Muslim mystic, spiritual teacher and founder of the Azeemia Sufi Order (c. 1898–1979)

Imam Hassan Ukhra Muhammad Azeem Barkhiya (1898 – 27 January 1979), commonly referred to as Qalandar Baba Auliya, was the founding Imam of the Azeemiyya sufi order. The title Qalandar reflects his recognized authority in Tasawwuf, and he is also regarded as an Abdāl, commonly known by the honorific "Abdāl Haqq". He received supervision in spiritual matters by his maternal grandfather, Tajuddin Baba, who oversaw his early spiritual development for nine years. A second initiation is mentioned in some accounts from 1956, when he sought discipleship under Abul Faiz Qalandar Ali Suhrawardi, a Pakistani Sufi figure of the Suhrawardiyya. He also oversaw the training of his main student and spiritual inheritor Khawaja Shamsuddin Azeemi for 16 years, who went on to lead Silsila Azeemia for over 45 years.

Muhammad Azeem Barkhiya traced both his paternal and maternal ancestry to Imam Hasan al-Askari. Loh-o-Qalam, a compilation of his teachings, remains a foundational metaphysical text on the attainment of irfan in modern Urdu, and has inspired a substantial body of literature on Sufism. Accounts of mystical experiences attributed to him are recorded in Tazkirah Qalandar Baba Awliya.

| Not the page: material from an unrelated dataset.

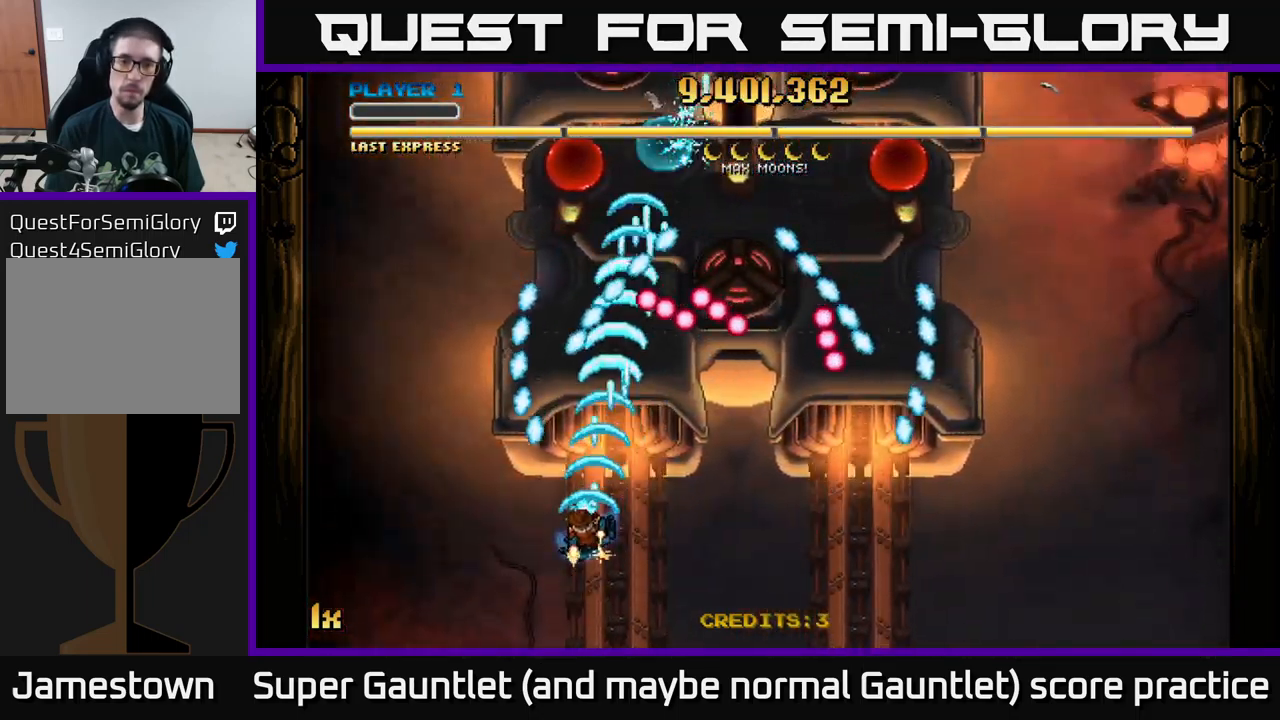
{"buttons": ["A"], "left_stick": "up-right", "right_stick": "center", "events": [[133, "left_stick", "down-right"], [283, "left_stick", "up-right"]]}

== Affiliation with Sufi orders ==
Azeemiyya tradition maintains that Muhammad Azeem Barkhiya was designated the principal spiritual heir of eleven distinct Sufi orders from historical masters. This authority is believed to have been conferred through the Nisbah Uwaisiyya, a non-physical mode of transmission where spiritual succession and permission are granted directly by masters who lived centuries prior. The eleven lineages associated with this transmission are:

- Qalandariyya: Dhu al-Nun al-Misri
- Nuriyya: Musa al-Kazim
- Chishtiyya: Khwāja Mumshād ʿUlū Ad-Dīnawarī
- Naqshbandiyya: Khwaja Baqi Billah
- Suhrawardiyya: Abu al-Najib Suhrawardi
- Qadriyya: Abdul Qadir Gilani
- Tayfuriyya: Bayazid Bastami
- Junaydiyya: Junayd Baghdadi
- Malamatiyya: Dhu al-Nun al-Misri
- Firdousiyya: Najm al-Din Kubra
- Tajiyya: Muhammad Sughra Tajuddin

== Death and succession ==
He appointed Khawaja Shamsuddin Azeemi as head of the Silsila, and passed away on 27 January 1979. On this date, his Urs (Death Anniversary) is organized in which members of the Silsila congregate to recite the Quran and commemorate his contributions on matters of Tassawuf. The Silsila also marks his Urs annually as a two-day series of workshops and seminars, which is attended by thousands of supporters from around Pakistan and abroad. His resting place is located in the Shadman district of Karachi, Pakistan.